Splunk Search

How can I search for a missing field?

hulahoop
Splunk Employee
Splunk Employee

Let's say I have events A and B:

A -- Feb 1 2010 10:10:00 field1=foo field2=bar
B -- Feb 1 2010 10:10:01 field1=foo

How can I find all events where field2 is missing (essentially event B in this tiny example)?

Tags (2)
1 Solution

hulahoop
Splunk Employee
Splunk Employee

Ok, so I tried a few things, and this is what ended up working:

NOT field2=*

It would be more intuitive if this worked also:

field2=""

View solution in original post

support0
Path Finder

fillnull field2 | search field2=0

0 Karma

dinh
Path Finder

You can do this on your search:

| where isnull(field2)

lmoceze
Engager

Thats the answer, thanks!

0 Karma

gkanapathy
Splunk Employee
Splunk Employee

Note that using

field2!=*

will not work either. This will never return any events, as it will always be false. This means that field2!=* and NOT field2=* are not entirely equivalent.
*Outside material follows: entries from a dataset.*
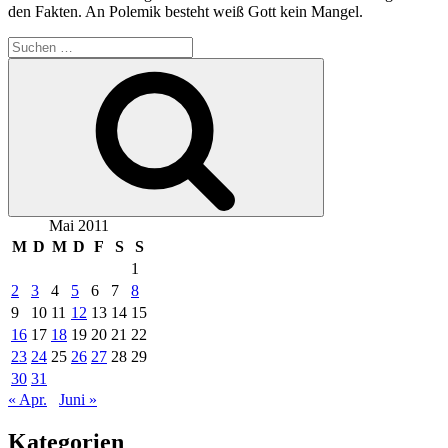
den Fakten. An Polemik besteht weiß Gott kein Mangel.
Suchen
nach:
Suchen
Mai 2011
M
D
M
D
F
S
S
1
2
3
4
5
6
7
8
9
10
11
12
13
14
15
16
17
18
19
20
21
22
23
24
25
26
27
28
29
30
31
« Apr.
Juni »
Kategorien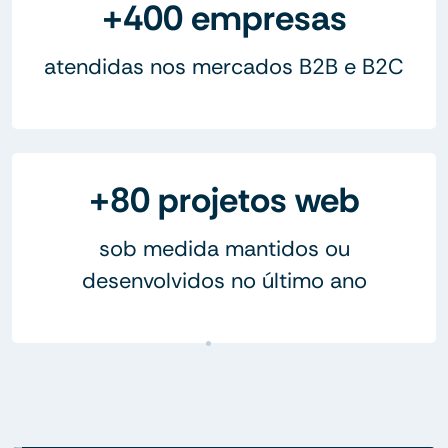
+400 empresas
atendidas nos mercados B2B e B2C
+80 projetos web
sob medida mantidos ou
desenvolvidos no último ano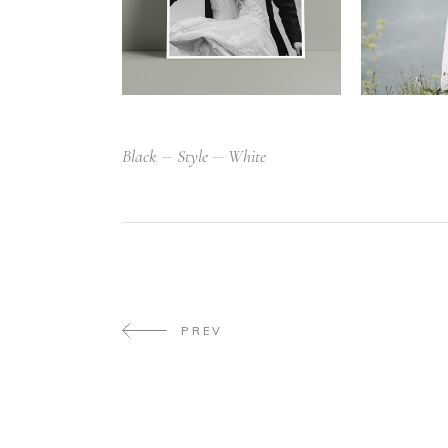
Black
Style
White
PREV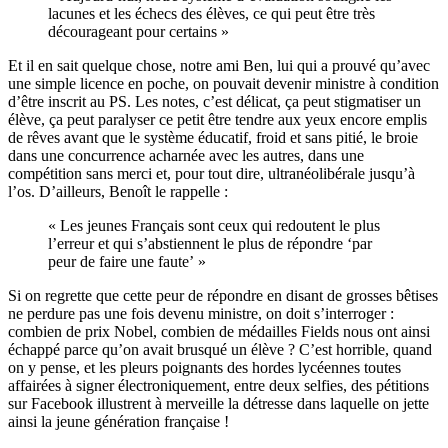
lacunes et les échecs des élèves, ce qui peut être très
décourageant pour certains »
Et il en sait quelque chose, notre ami Ben, lui qui a prouvé qu’avec
une simple licence en poche, on pouvait devenir ministre à condition
d’être inscrit au PS. Les notes, c’est délicat, ça peut stigmatiser un
élève, ça peut paralyser ce petit être tendre aux yeux encore emplis
de rêves avant que le système éducatif, froid et sans pitié, le broie
dans une concurrence acharnée avec les autres, dans une
compétition sans merci et, pour tout dire, ultranéolibérale jusqu’à
l’os. D’ailleurs, Benoît le rappelle :
« Les jeunes Français sont ceux qui redoutent le plus
l’erreur et qui s’abstiennent le plus de répondre ‘par
peur de faire une faute’ »
Si on regrette que cette peur de répondre en disant de grosses bêtises
ne perdure pas une fois devenu ministre, on doit s’interroger :
combien de prix Nobel, combien de médailles Fields nous ont ainsi
échappé parce qu’on avait brusqué un élève ? C’est horrible, quand
on y pense, et les pleurs poignants des hordes lycéennes toutes
affairées à signer électroniquement, entre deux selfies, des pétitions
sur Facebook illustrent à merveille la détresse dans laquelle on jette
ainsi la jeune génération française !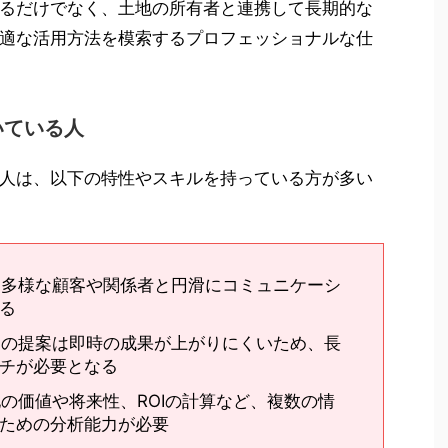
るだけでなく、土地の所有者と連携して長期的な
適な活用方法を模索するプロフェッショナルな仕
いている人
人は、以下の特性やスキルを持っている方が多い
：多様な顧客や関係者と円滑にコミュニケーシ
る
用の提案は即時の成果が上がりにくいため、長
チが必要となる
の価値や将来性、ROIの計算など、複数の情
ための分析能力が必要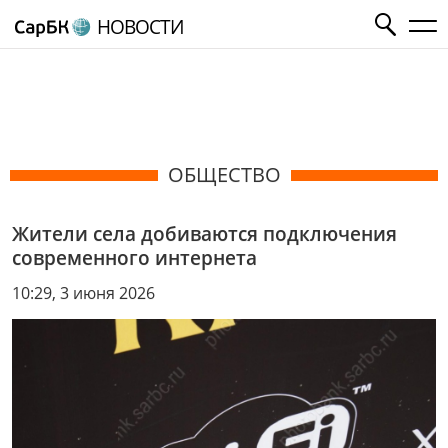
НОВОСТИ
ОБЩЕСТВО
Жители села добиваются подключения
современного интернета
10:29, 3 июня 2026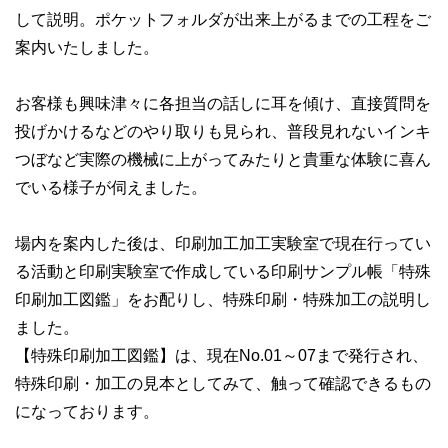
して説明。ポケットフォルダが出来上がるまでの工程をご
案内いたしました。
お客様も興味津々に各担当の話しに耳を傾け、直接質問を
投げかけるなどのやり取りも見られ、普段見れないインキ
つぼなど実際の機械に上がってみたりと貴重な体験に喜ん
でいる様子が伺えました。
場内を案内した後は、印刷加工加工実験室で現在行ってい
る活動と印刷実験室で作成している印刷サンプル帳「特殊
印刷加工図鑑」をお配りし、特殊印刷・特殊加工の説明し
ました。
【特殊印刷加工図鑑】は、現在No.01～07まで発行され、
特殊印刷・加工の見本としてみて、触って確認できるもの
になっております。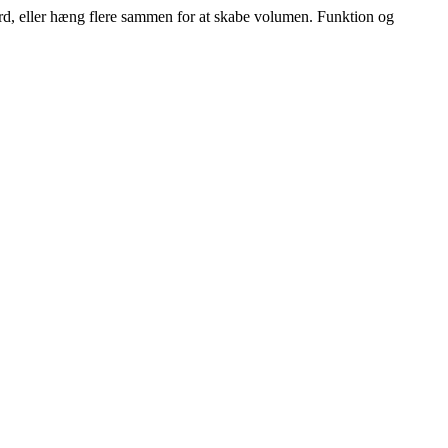
rd, eller hæng flere sammen for at skabe volumen. Funktion og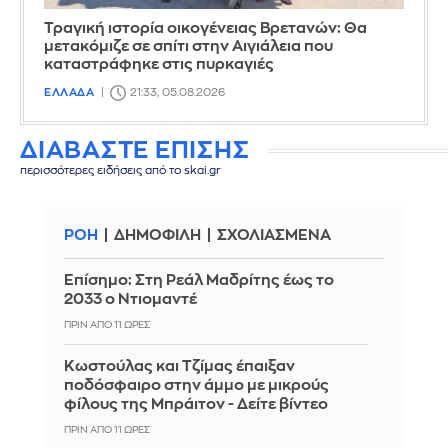
Τραγική ιστορία οικογένειας Βρετανών: Θα
μετακόμιζε σε σπίτι στην Αιγιάλεια που
καταστράφηκε στις πυρκαγιές
ΕΛΛΑΔΑ
21:33, 05.08.2026
ΔΙΑΒΑΣΤΕ ΕΠΙΣΗΣ
περισσότερες ειδήσεις από το skai.gr
ΡΟΗ
ΔΗΜΟΦΙΛΗ
ΣΧΟΛΙΑΣΜΕΝΑ
Επίσημο: Στη Ρεάλ Μαδρίτης έως το
2033 ο Ντιομαντέ
ΠΡΙΝ ΑΠΌ 11 ΏΡΕΣ
Κωστούλας και Τζίμας έπαιξαν
ποδόσφαιρο στην άμμο με μικρούς
φίλους της Μπράιτον - Δείτε βίντεο
ΠΡΙΝ ΑΠΌ 11 ΏΡΕΣ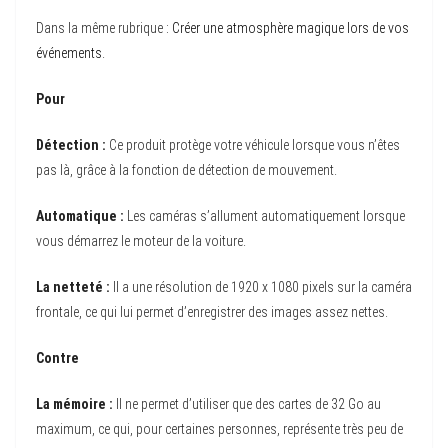
Dans la même rubrique :
Créer une atmosphère magique lors de vos
événements
.
Pour
Détection :
Ce produit protège votre véhicule lorsque vous n’êtes
pas là, grâce à la fonction de détection de mouvement.
Automatique :
Les caméras s’allument automatiquement lorsque
vous démarrez le moteur de la voiture.
La netteté :
Il a une résolution de 1920 x 1080 pixels sur la caméra
frontale, ce qui lui permet d’enregistrer des images assez nettes.
Contre
La mémoire :
Il ne permet d’utiliser que des cartes de 32 Go au
maximum, ce qui, pour certaines personnes, représente très peu de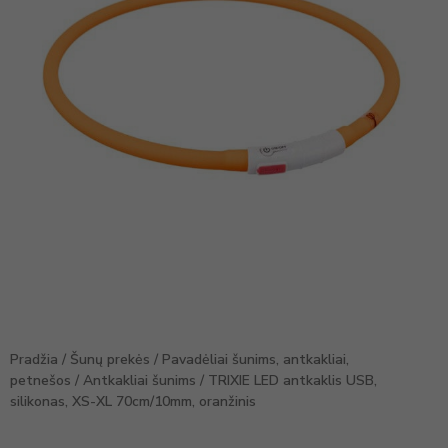
Pradžia
/
Šunų prekės
/
Pavadėliai šunims, antkakliai,
petnešos
/
Antkakliai šunims
/ TRIXIE LED antkaklis USB,
silikonas, XS-XL 70cm/10mm, oranžinis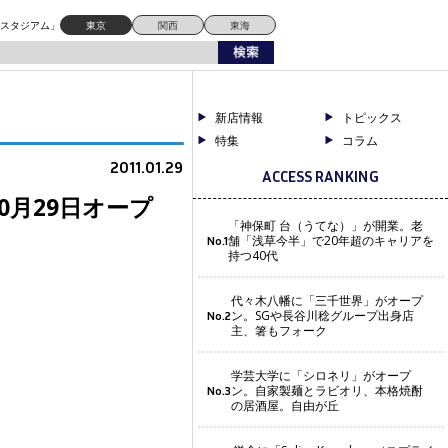
ドスタジアム」
東京
関西
東海
新店情報
トピックス
特集
コラム
2011.01.29
ACCESS RANKING
月29日オープ
「神保町 台（うてな）」が開業。老
舗「浅草今半」で20年超のキャリアを
No.1
持つ40代
代々木八幡に「三千世界」がオープ
ン。SGや長谷川稔グループ出身店
No.2
主、箸もフォーク
学芸大学に「シロネリ」がオープ
ン。自家製麺とラビオリ、本格焼酎
No.3
の居酒屋。自由が丘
In particular, in the case where field2 doesn't exist, the former is false, while the latter is true.

gkanapathy
Splunk Employee
Splunk Employee

Well, I guess it depends what you mean by "logically equivalent", but there is a difference in meaning regardless of how Splunk treats them.

0 Karma

gkanapathy
Splunk Employee
Splunk Employee

No they are not logically equivalent. There is a difference between being empty, and not existing.

hulahoop
Splunk Employee
Splunk Employee

It seems like they are logically equivalent, but Splunk does not treat them so. Is that a fair statement?

0 Karma

hulahoop
Splunk Employee
Splunk Employee

Ok, so I tried a few things, and this is what ended up working:

NOT field2=*

It would be more intuitive if this worked also:

field2=""

leonjxtan
Path Finder

the first code works; the second code doesn't.

0 Karma

otman01
Communicator

it works thank you all , have a nice day

0 Karma

gkanapathy
Splunk Employee
Splunk Employee

Yes, it can happen.

0 Karma

hulahoop
Splunk Employee
Splunk Employee

hey k8to, i'm just wondering if it can actually happen, and if splunk would behave consistently.

0 Karma

jrodman
Splunk Employee
Splunk Employee

It's a valid state of a field.
You can get there with regex extractions.

Do you mean that this is an undesirable thing?

hulahoop
Splunk Employee
Splunk Employee

yes, but in splunk land, would a field ever exist and be empty?

0 Karma

gkanapathy
Splunk Employee
Splunk Employee

field2="" means something very different. It means that field2 exists, but has an empty string value.